The bartender got the bottle from the backbar again and picked up the chrome shot glass.
It was too bad. Ryan felt confident and alert, not the least bit down, the way he’d felt the last week or so. He felt like talking to somebody, doing something. Not with Rita, though. He wanted something to happen. It was too quiet in here. It wasn’t a friendly place where you heard people talking and laughing. The bartender didn’t give a shit. He wasn’t paid to talk. Maybe listen, if you held him against the bar and threatened to punch him out.
He placed a fresh napkin and the mist in front of Ryan. Ryan said, “What I started to tell you before.”
“Sir?”
“About the time I was serving papers to the rock group.”
Either the bartender didn’t remember or it didn’t matter. He stood with his hands behind him, at parade rest.
“They were being sued by some hotel where they wrecked the place,” Ryan said. “I was backstage, see, but I couldn’t get near them, all the security cops and groupies and different people. I can’t remember their name. It was something like Norfolk and Western. It sounded like a railroad.”
“Excuse me,” the bartender said. He moved off to serve a customer.
Fuck you, Ryan thought. He drank the bourbon and sat without moving, staring at his reflection in the rose-tinted mirror.
What was he doing sitting here? He could go home right now, take a nap, have dinner, feel a little shitty this evening, get a good night’s sleep, and feel about 75 percent okay in the morning. But if he kept going until the bars closed at two he’d be on his way. Open his eyes in the morning and hope there was still some vodka in the cupboard. Or else get dressed and go out and find a seven o’clock opener, a workingman’s bar. Then serve a few papers, get that done. Have lunch, a few beers. Go through the motions of looking for Denise Leary, who wasn’t anywhere around Pontiac, Drayton Plains, Clarkston, or Keego Harbor. Rochester was next, maybe Rochester. And finally, by late afternoon, feeling a drunk’s idea of normal as he started on the bourbon and sailed with it through the evening, becoming more talkative, confident, funny, interesting…
“I’ll have another one.”
“Same way?”
“No, I’ll have a double bourbon mist this time.”

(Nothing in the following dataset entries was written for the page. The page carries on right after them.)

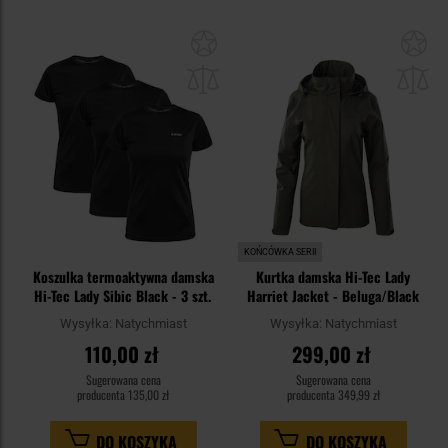
Dodaj
Do
do
do
schowka
sc
KOŃCÓWKA SERII
Koszulka termoaktywna damska
Kurtka damska Hi-Tec Lady
Hi-Tec Lady Sibic Black - 3 szt.
Harriet Jacket - Beluga/Black
Wysyłka:
Natychmiast
Wysyłka:
Natychmiast
110,00 zł
299,00 zł
Sugerowana cena
Sugerowana cena
producenta
135,00 zł
producenta
349,99 zł
DO KOSZYKA
DO KOSZYKA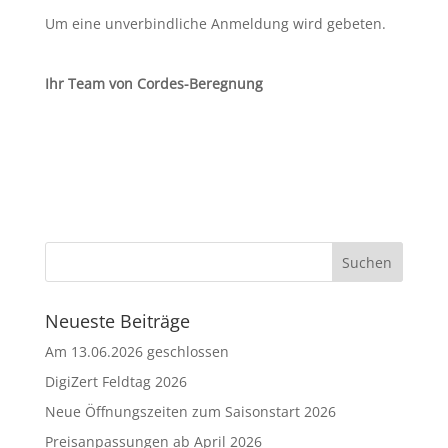
Um eine unverbindliche Anmeldung wird gebeten.
Ihr Team von Cordes-Beregnung
Neueste Beiträge
Am 13.06.2026 geschlossen
DigiZert Feldtag 2026
Neue Öffnungszeiten zum Saisonstart 2026
Preisanpassungen ab April 2026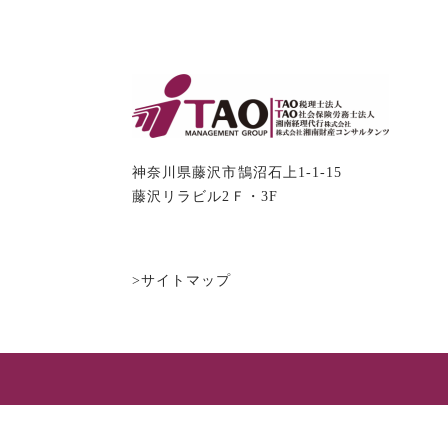
神奈川県藤沢市鵠沼石上1-1-15
藤沢リラビル2Ｆ・3F
>サイトマップ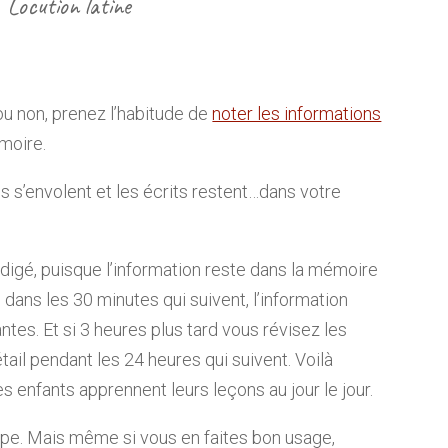
Locution latine
u non, prenez l’habitude de
noter les informations
émoire.
es s’envolent et les écrits restent…dans votre
rédigé, puisque l’information reste dans la mémoire
dans les 30 minutes qui suivent, l’information
tes. Et si 3 heures plus tard vous révisez les
ail pendant les 24 heures qui suivent. Voilà
es enfants apprennent leurs leçons au jour le jour.
oupe. Mais même si vous en faites bon usage,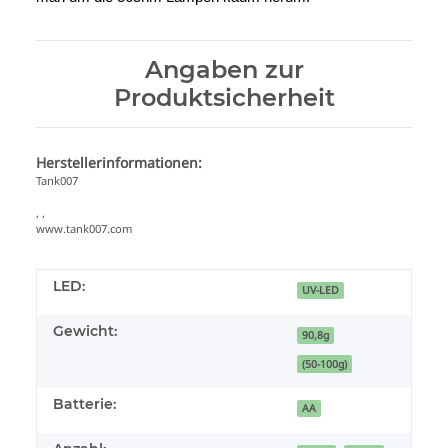
Angaben zur
Produktsicherheit
Herstellerinformationen:
Tank007
, ,
www.tank007.com
LED:
UV-LED
Gewicht:
90,8g
(50-100g)
Batterie:
AA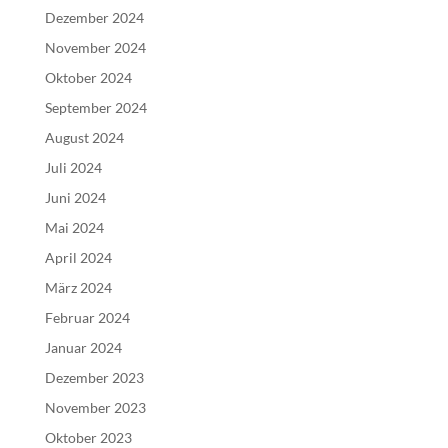
Dezember 2024
November 2024
Oktober 2024
September 2024
August 2024
Juli 2024
Juni 2024
Mai 2024
April 2024
März 2024
Februar 2024
Januar 2024
Dezember 2023
November 2023
Oktober 2023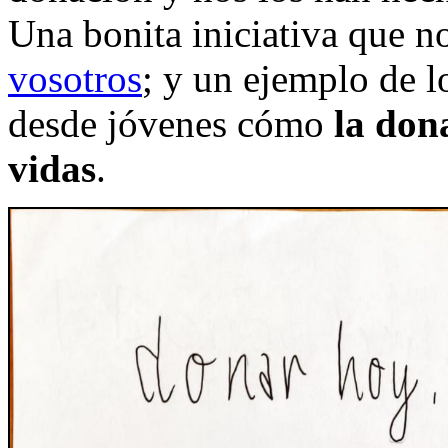
Una bonita iniciativa que n
vosotros
; y un ejemplo de l
desde jóvenes cómo
la don
vidas
.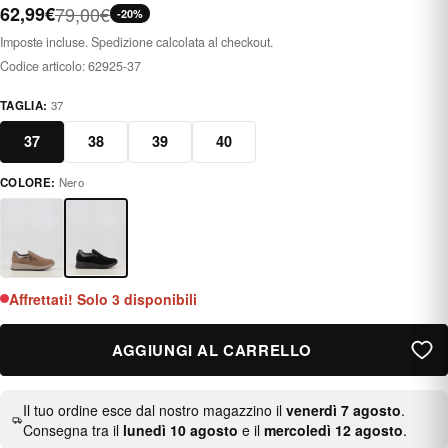
62,99€
79,00€
-20%
Imposte incluse. Spedizione calcolata al checkout.
Codice articolo:
62925-37
TAGLIA:
37
37
38
39
40
COLORE:
Nero
negro
Affrettati! Solo 3 disponibili
AGGIUNGI AL CARRELLO
Il tuo ordine esce dal nostro magazzino il
venerdì 7 agosto
.
Consegna tra il
lunedì 10 agosto
e il
mercoledì 12 agosto
.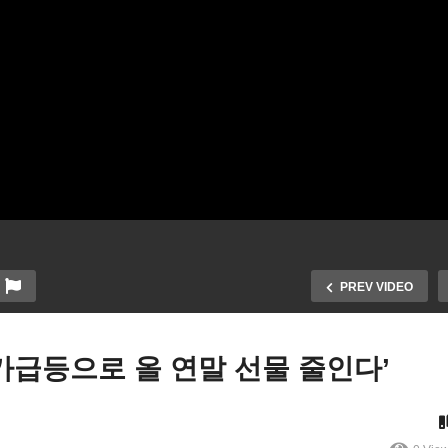
PREV VIDEO
물가급등으로 올 연말 선물 줄인다’
차기 하원의장 맥카시 확실,
국 중간선거 전야 판세 ‘공화
화 상원대표 맥코넬에 스캇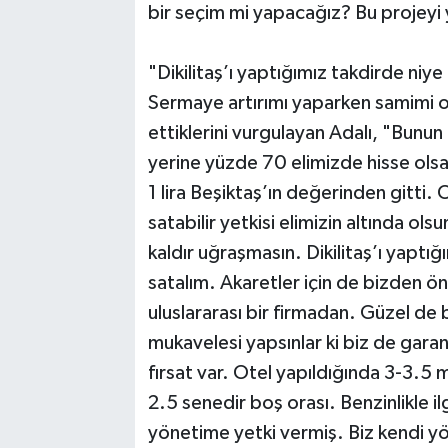
bir seçim mi yapacağız? Bu projeyi
"Dikilitaş’ı yaptığımız takdirde niye
Sermaye artırımı yaparken samimi o
ettiklerini vurgulayan Adalı, "Bunun
yerine yüzde 70 elimizde hisse ols
1 lira Beşiktaş’ın değerinden gitti. 
satabilir yetkisi elimizin altında olsu
kaldır uğraşmasın. Dikilitaş’ı yaptığ
satalım. Akaretler için de bizden ö
uluslararası bir firmadan. Güzel de b
mukavelesi yapsınlar ki biz de garant
fırsat var. Otel yapıldığında 3-3.5
2.5 senedir boş orası. Benzinlikle il
yönetime yetki vermiş. Biz kendi yön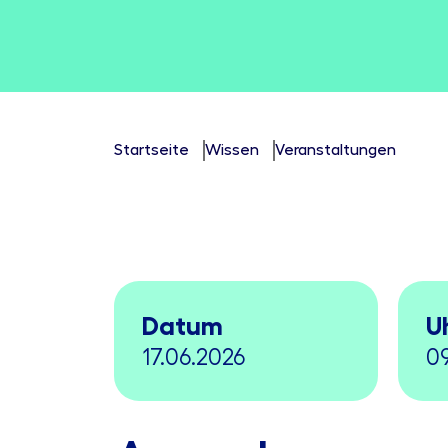
Startseite
Wissen
Veranstaltungen
Datum
U
17.06.2026
09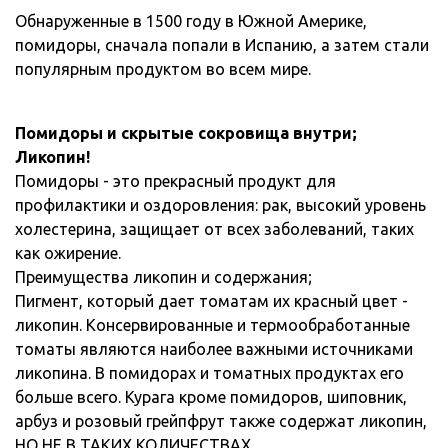
Обнаруженные в 1500 году в Южной Америке,
помидоры, сначала попали в Испанию, а затем стали
популярным продуктом во всем мире.
Помидоры и скрытые сокровища внутри;
Ликопин!
Помидоры - это прекрасный продукт для
профилактики и оздоровления: рак, высокий уровень
холестерина, защищает от всех заболеваний, таких
как ожирение.
Преимущества ликопин и содержания;
Пигмент, который дает томатам их красный цвет -
ликопин. Консервированные и термообработанные
томаты являются наиболее важными источниками
ликопина. В помидорах и томатных продуктах его
больше всего. Курага кроме помидоров, шиповник,
арбуз и розовый грейпфрут также содержат ликопин,
НО НЕ В ТАКИХ КОЛИЧЕСТВАХ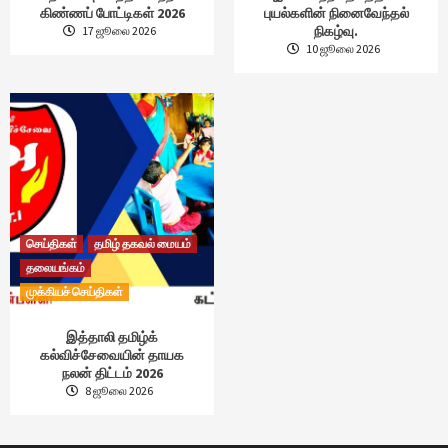
கிண்ணப் போட்டிகள் 2026
புயல்களின் நினைவேந்தல்
நிகழ்வு.
17 ஜூலை 2026
10 ஜூலை 2026
செய்திகள்
தமிழ் தகவல் மையம்
தலையங்கம்
முக்கியச் செய்திகள்
இத்தாலி தமிழ்க்
கல்விச்சேவையின் தாயக
நலன் திட்டம் 2026
8 ஜூலை 2026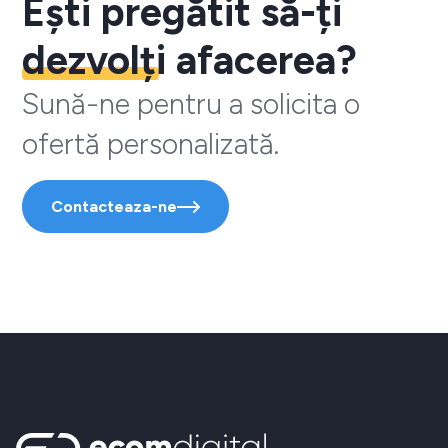
Ești pregătit să-ți
dezvolți
afacerea?
Sună-ne pentru a solicita o
ofertă personalizată.
Contacteaza-ne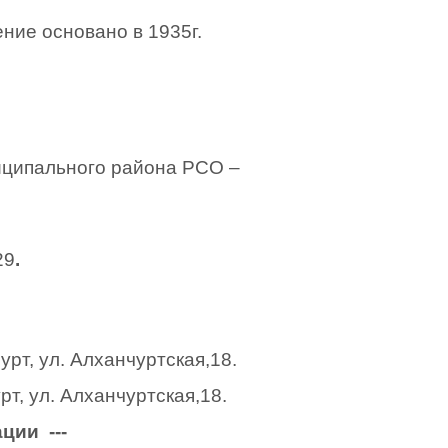
ние основано в 1935г.
иципального района РСО –
29
.
рт, ул. Алханчуртская,18.
т, ул. Алханчуртская,18.
ции ---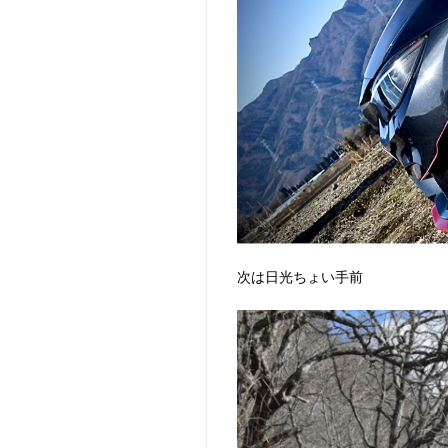
次は日光ちょい手前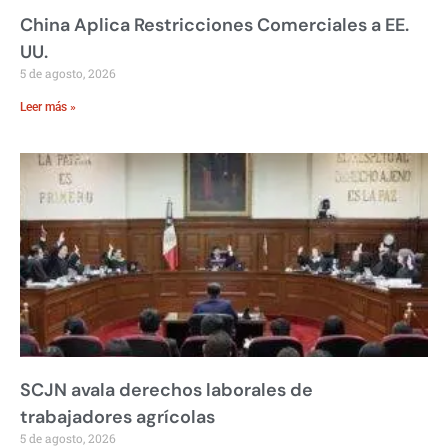
China Aplica Restricciones Comerciales a EE.
UU.
5 de agosto, 2026
Leer más »
SCJN avala derechos laborales de
trabajadores agrícolas
5 de agosto, 2026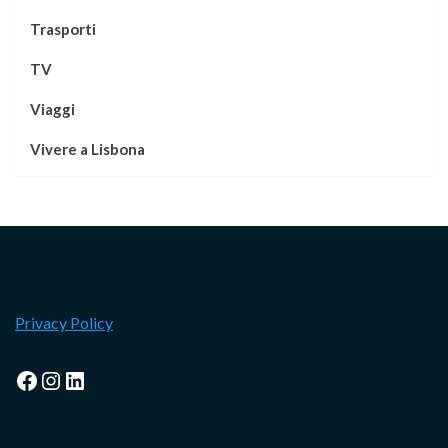
Trasporti
TV
Viaggi
Vivere a Lisbona
Privacy Policy
Facebook
Instagram
LinkedIn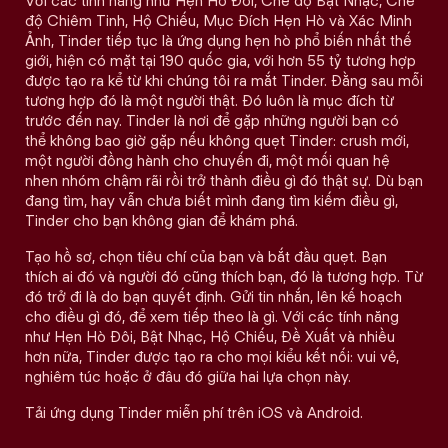
Với các tính năng như Hẹn Hò Đôi, Chế độ Bật Nhạc, Chế
độ Chiêm Tinh, Hộ Chiếu, Mục Đích Hẹn Hò và Xác Minh
Ảnh, Tinder tiếp tục là ứng dụng hẹn hò phổ biến nhất thế
giới, hiện có mặt tại 190 quốc gia, với hơn 55 tỷ tương hợp
được tạo ra kể từ khi chúng tôi ra mắt Tinder. Đằng sau mỗi
tương hợp đó là một người thật. Đó luôn là mục đích từ
trước đến nay. Tinder là nơi để gặp những người bạn có
thể không bao giờ gặp nếu không quẹt Tinder: crush mới,
một người đồng hành cho chuyến đi, một mối quan hệ
nhen nhóm chậm rãi rồi trở thành điều gì đó thật sự. Dù bạn
đang tìm, hay vẫn chưa biết mình đang tìm kiếm điều gì,
Tinder cho bạn không gian để khám phá.
Tạo hồ sơ, chọn tiêu chí của bạn và bắt đầu quẹt. Bạn
thích ai đó và người đó cũng thích bạn, đó là tương hợp. Từ
đó trở đi là do bạn quyết định. Gửi tin nhắn, lên kế hoạch
cho điều gì đó, để xem tiếp theo là gì. Với các tính năng
như Hẹn Hò Đôi, Bật Nhạc, Hộ Chiếu, Đề Xuất và nhiều
hơn nữa, Tinder được tạo ra cho mọi kiểu kết nối: vui vẻ,
nghiêm túc hoặc ở đâu đó giữa hai lựa chọn này.
Tải ứng dụng Tinder miễn phí trên iOS và Android.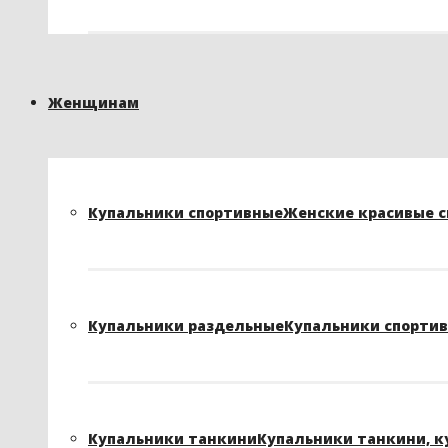
Женщинам
Купальники спортивные
Женские красивые сп
Купальники раздельные
Купальники спортивн
Купальники танкини
Купальники танкини, к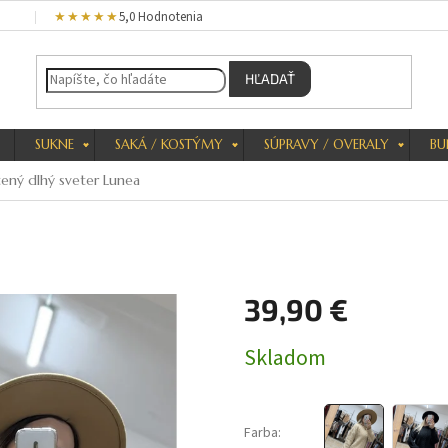
★★★★★
5,0 Hodnotenia
HĽADAŤ
SUKNE
SAKÁ / KOSTÝMY
SÚPRAVY / OVERALY
BU
tený dlhý sveter Lunea
39,90 €
Jednotková
Skladom
cena:
Farba: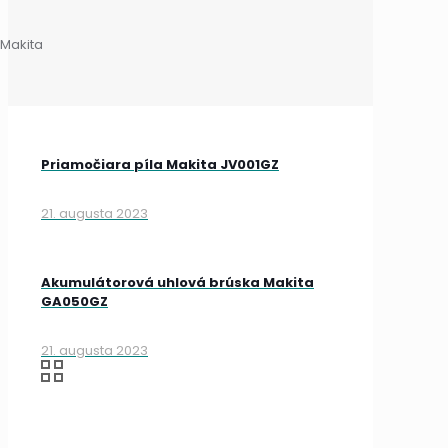
 Makita
Priamočiara píla Makita JV001GZ
21. augusta 2023
Akumulátorová uhlová brúska Makita
GA050GZ
21. augusta 2023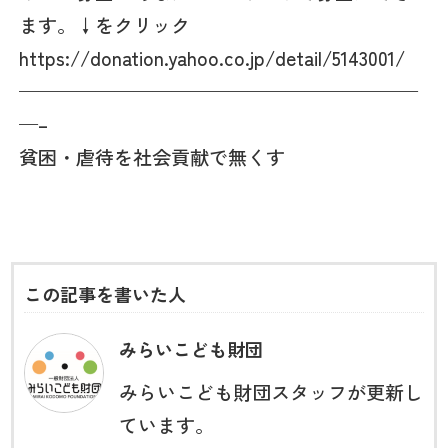
ます。↓をクリック
https://donation.yahoo.co.jp/detail/5143001/
—————————————————————
—–
貧困・虐待を社会貢献で無くす
この記事を書いた人
みらいこども財団
みらいこども財団スタッフが更新し
ています。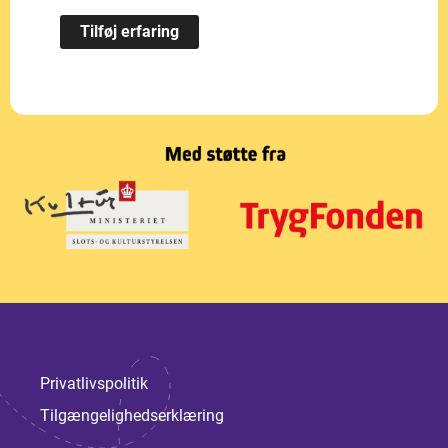
Privatlivspolitik
Tilgængelighedserklæring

The bartender gave him the look again. He made the drink, placed it in front of Ryan, and picked up the two empties.
“I saw I couldn’t get near the group backstage,” Ryan said, “so I waited till they went on and started playing and I walked right out there, in all the lights and the crowd screaming, walked right up to the lead guitar.”
“Excuse me,” the bartender said. He walked off with the empty glasses.
So interesting the bartender could hardly wait to hear the rest. He was aware of what he was doing. He asked himself, why do you want to fuck up? He had said to the girl, Because it’s so much fun?
It didn’t make sense. How could he sit here drinking? Like running out in front of cars on the expressway and saying he might not get hit. Since Monday afternoon…
Tired, getting the down feeling again, sitting in a bar on M-59 having a Coke. Feeling down-was that the excuse? The bartender had said, “You want something else?” Meaning, You ready to pay? and he had said, “Yeah, give me another one,” and paused and said, “With a bourbon this time.” Not thinking about it and getting an excuse ready first, but coming right out with it. He could come up with all kinds of excuses if he had to.
Because he was depressed.
Because he deserved a drink.
Because he couldn’t keep walking into bars and ordering Cokes. It didn’t seem natural.
Because he was tired and depressed was the best. He needed a drink to pick him up.
Then the next rationalization. He could have one or two and not go berserk, for Christ’s sake. That was a lot of shit about one drink and you’re off again. He had had one drink Monday afternoon. No trouble.
He had had eight drinks Monday evening. Okay, that was it, the urge had been satisfied.
He had had two Bloody Marys at lunch Tuesday in Clarkston. He had had four vodkas and tonic during the afternoon. Eight, maybe ten bourbons that evening. And he’d bought the pint of vodka and had one with root beer before going to bed. He had seen an outdoor sign on the highway advertising Smirnoff and root beer. It was a Charlie something.